EXERCISE. Copy exactly the lines that run from the top of the listing to the line containing "Supplementary Table 3.", both ends included, and omit the pictures.

RECORDS FOR THE TASK.
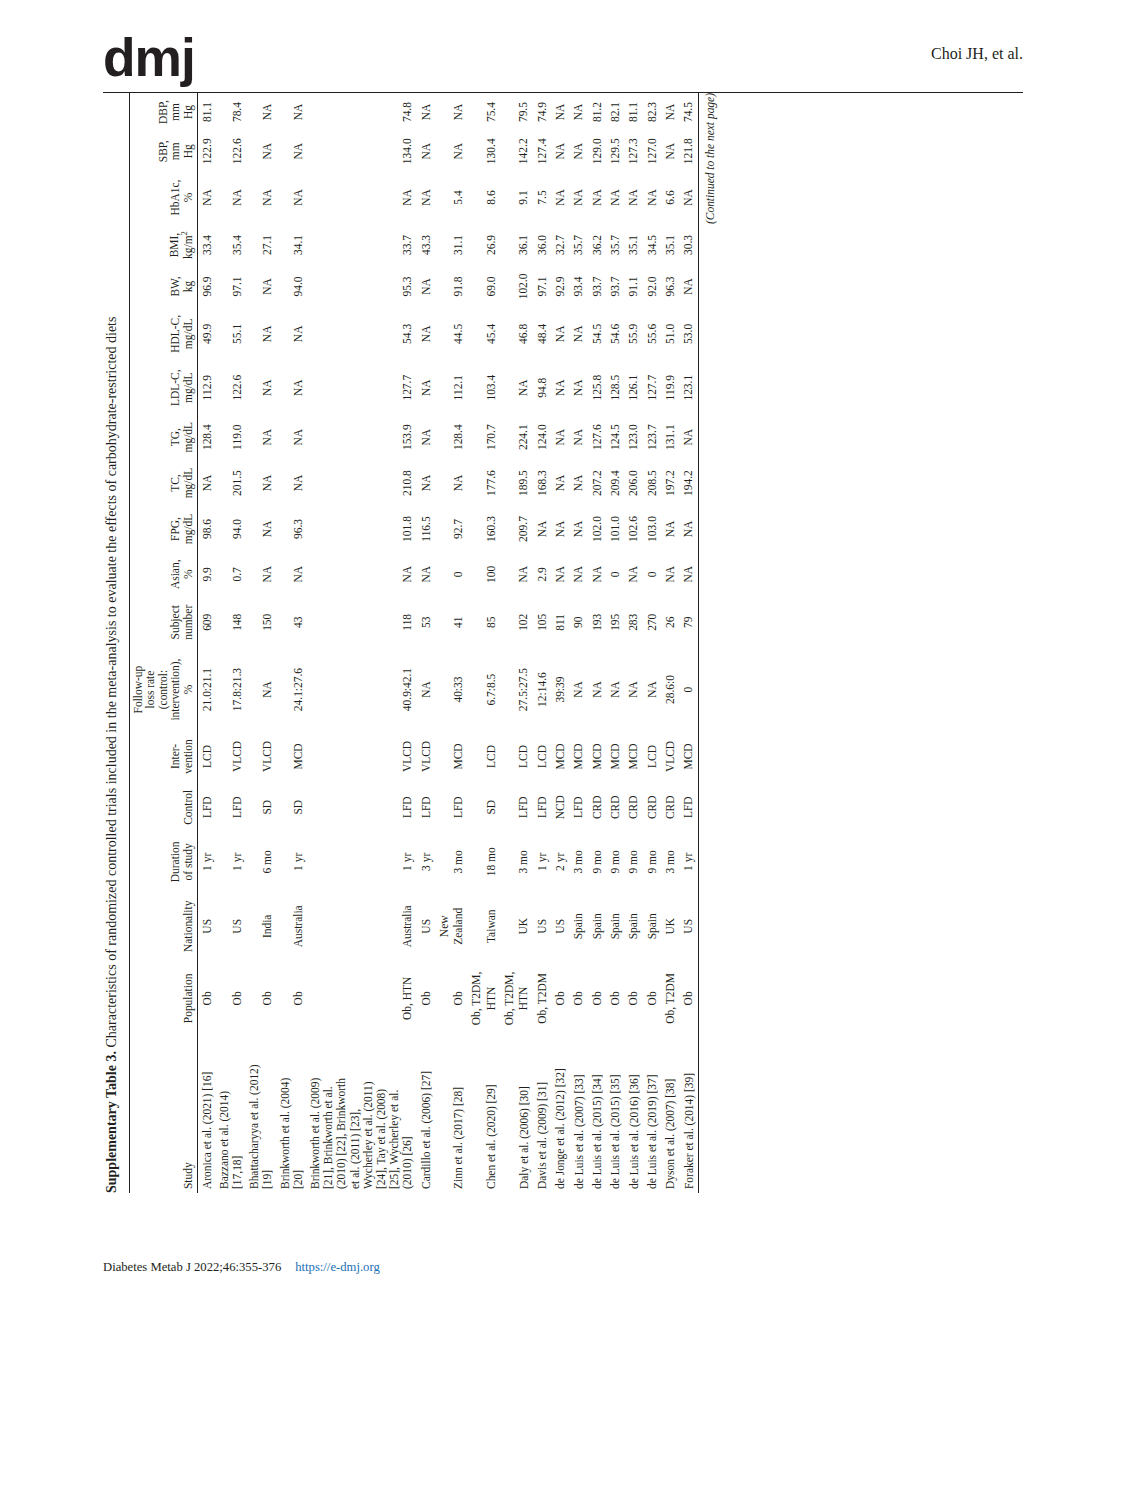dmj
Choi JH, et al.
Supplementary Table 3. Characteristics of randomized controlled trials included in the meta-analysis to evaluate the effects of carbohydrate-restricted diets
| Study | Population | Nationality | Duration of study | Control | Inter- vention | Follow-up loss rate (control: intervention), % | Subject number | Asian, % | FPG, mg/dL | TC, mg/dL | TG, mg/dL | LDL-C, mg/dL | HDL-C, mg/dL | BW, kg | BMI, kg/m 2 | HbA1c, % | SBP, mm Hg | DBP, mm Hg |
| --- | --- | --- | --- | --- | --- | --- | --- | --- | --- | --- | --- | --- | --- | --- | --- | --- | --- | --- |
| Aronica et al. (2021) [16] | Ob | US | 1 yr | LFD | LCD | 21.0:21.1 | 609 | 9.9 | 98.6 | NA | 128.4 | 112.9 | 49.9 | 96.9 | 33.4 | NA | 122.9 | 81.1 |
| Bazzano et al. (2014) [17,18] | Ob | US | 1 yr | LFD | VLCD | 17.8:21.3 | 148 | 0.7 | 94.0 | 201.5 | 119.0 | 122.6 | 55.1 | 97.1 | 35.4 | NA | 122.6 | 78.4 |
| Bhattacharyya et al. (2012) [19] | Ob | India | 6 mo | SD | VLCD | NA | 150 | NA | NA | NA | NA | NA | NA | NA | 27.1 | NA | NA | NA |
| Brinkworth et al. (2004) [20] | Ob | Australia | 1 yr | SD | MCD | 24.1:27.6 | 43 | NA | 96.3 | NA | NA | NA | NA | 94.0 | 34.1 | NA | NA | NA |
| Brinkworth et al. (2009) [21], Brinkworth et al. (2010) [22], Brinkworth et al. (2011) [23], Wycherley et al. (2011) [24], Tay et al. (2008) [25], Wycherley et al. (2010) [26] | Ob, HTN | Australia | 1 yr | LFD | VLCD | 40.9:42.1 | 118 | NA | 101.8 | 210.8 | 153.9 | 127.7 | 54.3 | 95.3 | 33.7 | NA | 134.0 | 74.8 |
| Cardillo et al. (2006) [27] | Ob | US | 3 yr | LFD | VLCD | NA | 53 | NA | 116.5 | NA | NA | NA | NA | NA | 43.3 | NA | NA | NA |
| Zinn et al. (2017) [28] | Ob | New Zealand | 3 mo | LFD | MCD | 40:33 | 41 | 0 | 92.7 | NA | 128.4 | 112.1 | 44.5 | 91.8 | 31.1 | 5.4 | NA | NA |
| Chen et al. (2020) [29] | Ob, T2DM, HTN | Taiwan | 18 mo | SD | LCD | 6.7:8.5 | 85 | 100 | 160.3 | 177.6 | 170.7 | 103.4 | 45.4 | 69.0 | 26.9 | 8.6 | 130.4 | 75.4 |
| Daly et al. (2006) [30] | Ob, T2DM, HTN | UK | 3 mo | LFD | LCD | 27.5:27.5 | 102 | NA | 209.7 | 189.5 | 224.1 | NA | 46.8 | 102.0 | 36.1 | 9.1 | 142.2 | 79.5 |
| Davis et al. (2009) [31] | Ob, T2DM | US | 1 yr | LFD | LCD | 12:14.6 | 105 | 2.9 | NA | 168.3 | 124.0 | 94.8 | 48.4 | 97.1 | 36.0 | 7.5 | 127.4 | 74.9 |
| de Jonge et al. (2012) [32] | Ob | US | 2 yr | NCD | MCD | 39:39 | 811 | NA | NA | NA | NA | NA | NA | 92.9 | 32.7 | NA | NA | NA |
| de Luis et al. (2007) [33] | Ob | Spain | 3 mo | LFD | MCD | NA | 90 | NA | NA | NA | NA | NA | NA | 93.4 | 35.7 | NA | NA | NA |
| de Luis et al. (2015) [34] | Ob | Spain | 9 mo | CRD | MCD | NA | 193 | NA | 102.0 | 207.2 | 127.6 | 125.8 | 54.5 | 93.7 | 36.2 | NA | 129.0 | 81.2 |
| de Luis et al. (2015) [35] | Ob | Spain | 9 mo | CRD | MCD | NA | 195 | 0 | 101.0 | 209.4 | 124.5 | 128.5 | 54.6 | 93.7 | 35.7 | NA | 129.5 | 82.1 |
| de Luis et al. (2016) [36] | Ob | Spain | 9 mo | CRD | MCD | NA | 283 | NA | 102.6 | 206.0 | 123.0 | 126.1 | 55.9 | 91.1 | 35.1 | NA | 127.3 | 81.1 |
| de Luis et al. (2019) [37] | Ob | Spain | 9 mo | CRD | LCD | NA | 270 | 0 | 103.0 | 208.5 | 123.7 | 127.7 | 55.6 | 92.0 | 34.5 | NA | 127.0 | 82.3 |
| Dyson et al. (2007) [38] | Ob, T2DM | UK | 3 mo | CRD | VLCD | 28.6:0 | 26 | NA | NA | 197.2 | 131.1 | 119.9 | 51.0 | 96.3 | 35.1 | 6.6 | NA | NA |
| Foraker et al. (2014) [39] | Ob | US | 1 yr | LFD | MCD | 0 | 79 | NA | NA | 194.2 | NA | 123.1 | 53.0 | NA | 30.3 | NA | 121.8 | 74.5 |
(Continued to the next page)
Diabetes Metab J 2022;46:355-376 https://e-dmj.org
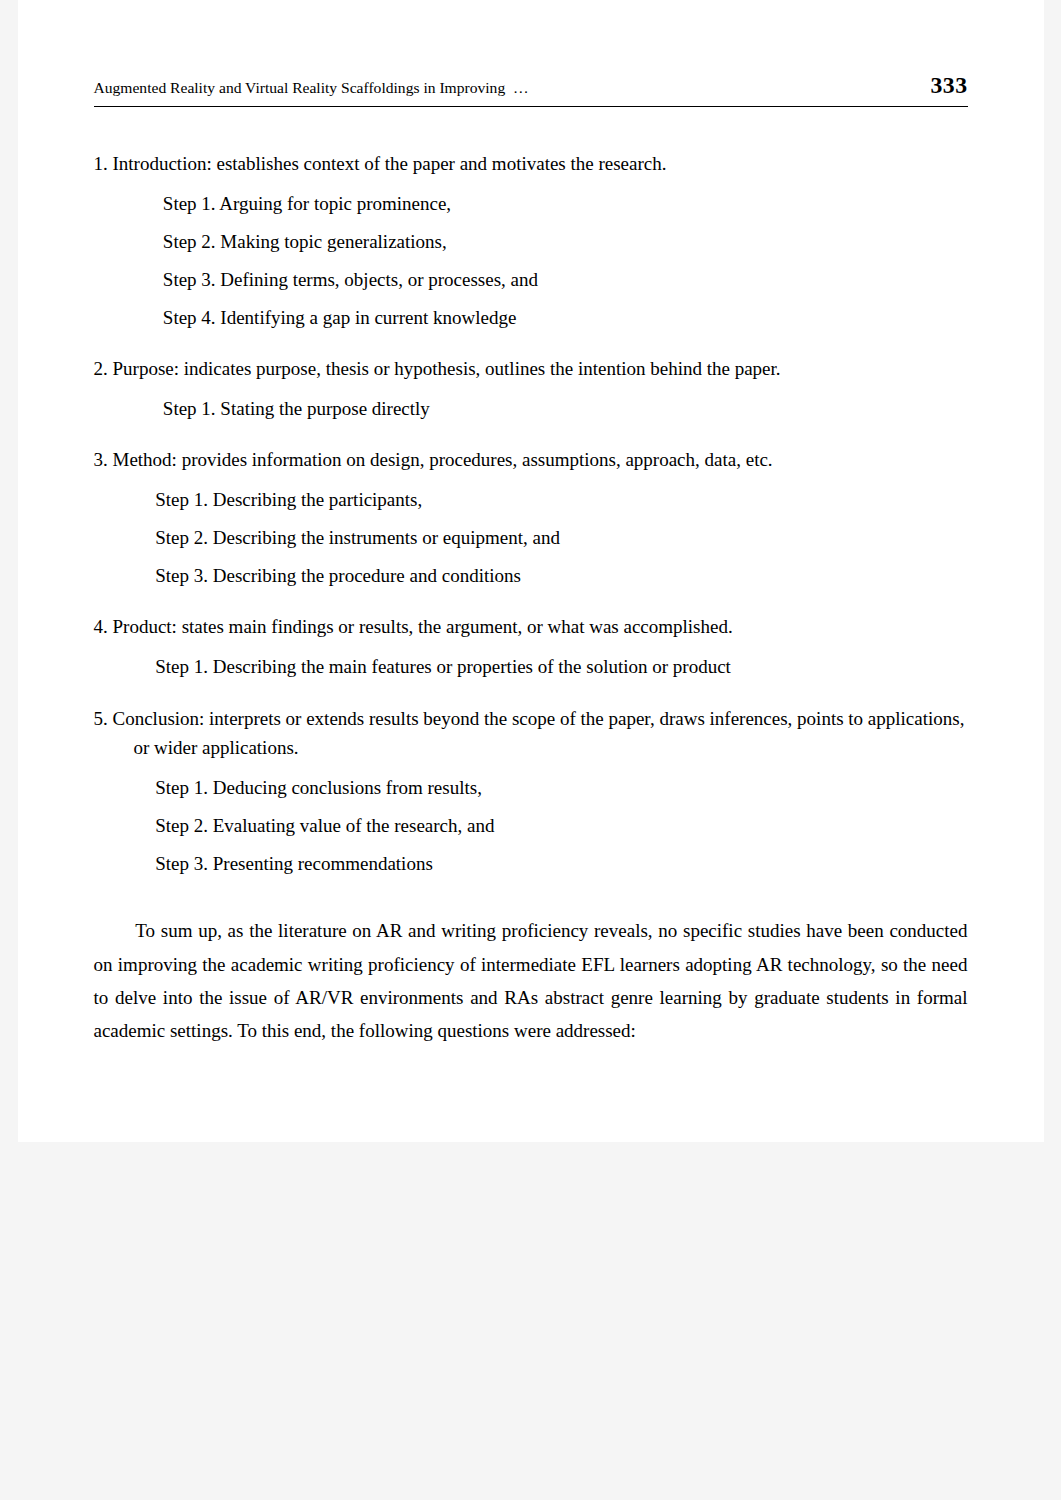Augmented Reality and Virtual Reality Scaffoldings in Improving … 333
1. Introduction: establishes context of the paper and motivates the research.
Step 1. Arguing for topic prominence,
Step 2. Making topic generalizations,
Step 3. Defining terms, objects, or processes, and
Step 4. Identifying a gap in current knowledge
2. Purpose: indicates purpose, thesis or hypothesis, outlines the intention behind the paper.
Step 1. Stating the purpose directly
3. Method: provides information on design, procedures, assumptions, approach, data, etc.
Step 1. Describing the participants,
Step 2. Describing the instruments or equipment, and
Step 3. Describing the procedure and conditions
4. Product: states main findings or results, the argument, or what was accomplished.
Step 1. Describing the main features or properties of the solution or product
5. Conclusion: interprets or extends results beyond the scope of the paper, draws inferences, points to applications, or wider applications.
Step 1. Deducing conclusions from results,
Step 2. Evaluating value of the research, and
Step 3. Presenting recommendations
To sum up, as the literature on AR and writing proficiency reveals, no specific studies have been conducted on improving the academic writing proficiency of intermediate EFL learners adopting AR technology, so the need to delve into the issue of AR/VR environments and RAs abstract genre learning by graduate students in formal academic settings. To this end, the following questions were addressed:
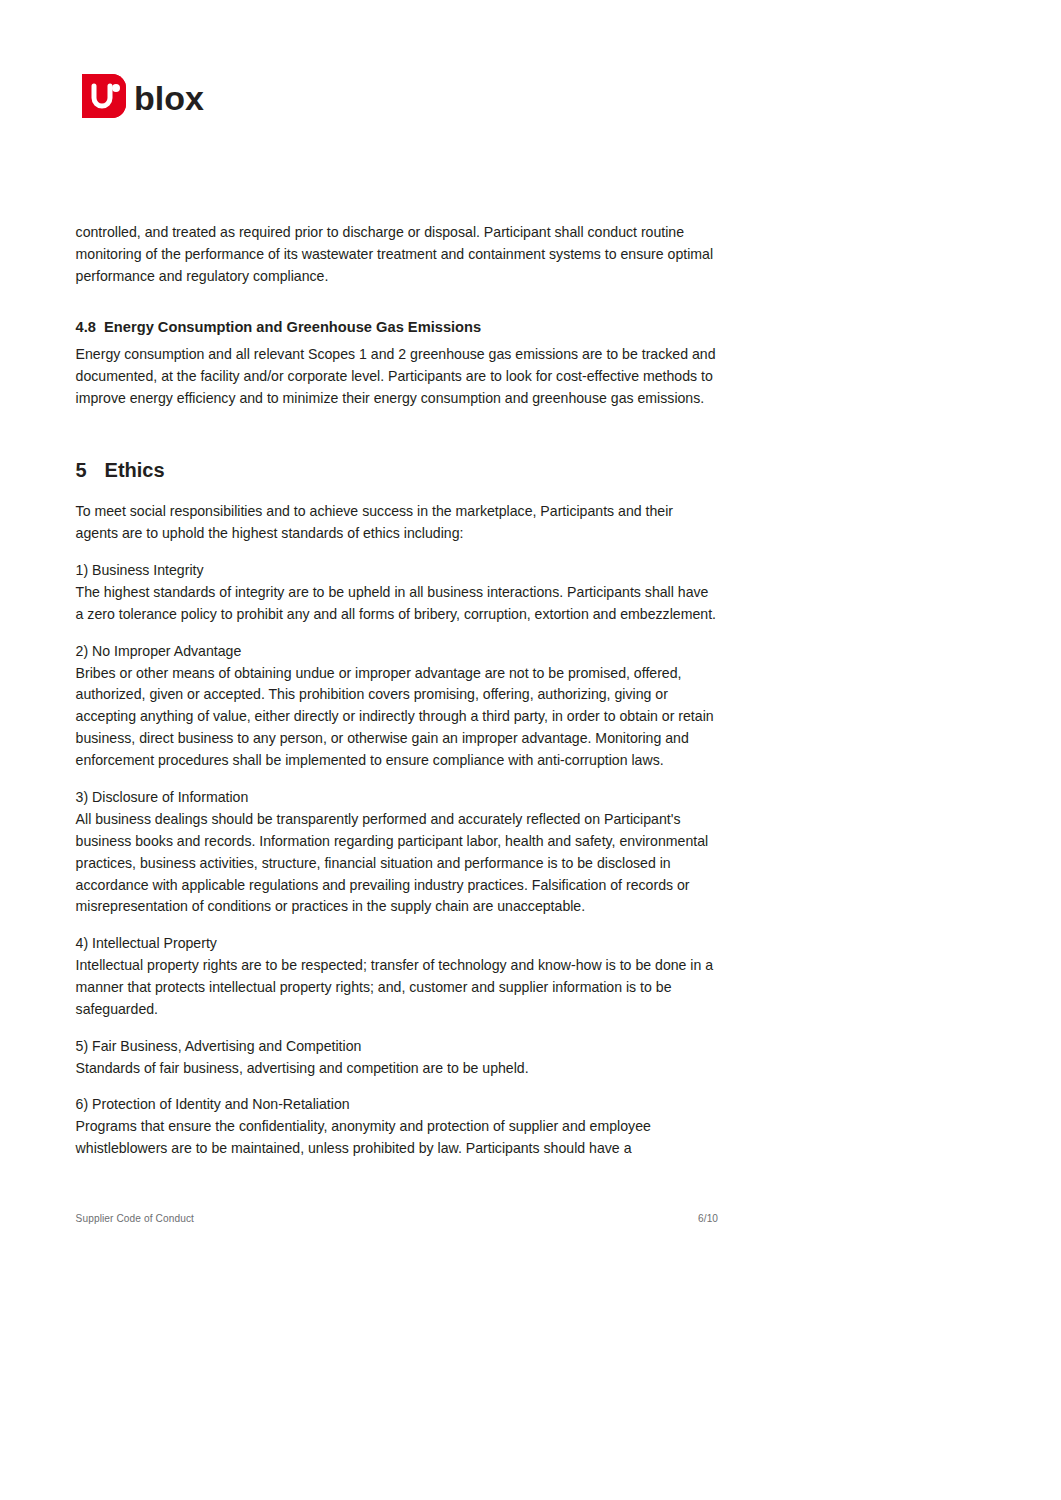blox
controlled, and treated as required prior to discharge or disposal. Participant shall conduct routine monitoring of the performance of its wastewater treatment and containment systems to ensure optimal performance and regulatory compliance.
4.8 Energy Consumption and Greenhouse Gas Emissions
Energy consumption and all relevant Scopes 1 and 2 greenhouse gas emissions are to be tracked and documented, at the facility and/or corporate level. Participants are to look for cost-effective methods to improve energy efficiency and to minimize their energy consumption and greenhouse gas emissions.
5 Ethics
To meet social responsibilities and to achieve success in the marketplace, Participants and their agents are to uphold the highest standards of ethics including:
1) Business Integrity The highest standards of integrity are to be upheld in all business interactions. Participants shall have a zero tolerance policy to prohibit any and all forms of bribery, corruption, extortion and embezzlement.
2) No Improper Advantage Bribes or other means of obtaining undue or improper advantage are not to be promised, offered, authorized, given or accepted. This prohibition covers promising, offering, authorizing, giving or accepting anything of value, either directly or indirectly through a third party, in order to obtain or retain business, direct business to any person, or otherwise gain an improper advantage. Monitoring and enforcement procedures shall be implemented to ensure compliance with anti-corruption laws.
3) Disclosure of Information All business dealings should be transparently performed and accurately reflected on Participant's business books and records. Information regarding participant labor, health and safety, environmental practices, business activities, structure, financial situation and performance is to be disclosed in accordance with applicable regulations and prevailing industry practices. Falsification of records or misrepresentation of conditions or practices in the supply chain are unacceptable.
4) Intellectual Property Intellectual property rights are to be respected; transfer of technology and know-how is to be done in a manner that protects intellectual property rights; and, customer and supplier information is to be safeguarded.
5) Fair Business, Advertising and Competition Standards of fair business, advertising and competition are to be upheld.
6) Protection of Identity and Non-Retaliation Programs that ensure the confidentiality, anonymity and protection of supplier and employee whistleblowers are to be maintained, unless prohibited by law. Participants should have a
Supplier Code of Conduct 6/10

ANSWER BOX.
dmj
Choi JH, et al.
Supplementary Table 3. Characteristics of randomized controlled trials included in the meta-analysis to evaluate the effects of carbohydrate-restricted diets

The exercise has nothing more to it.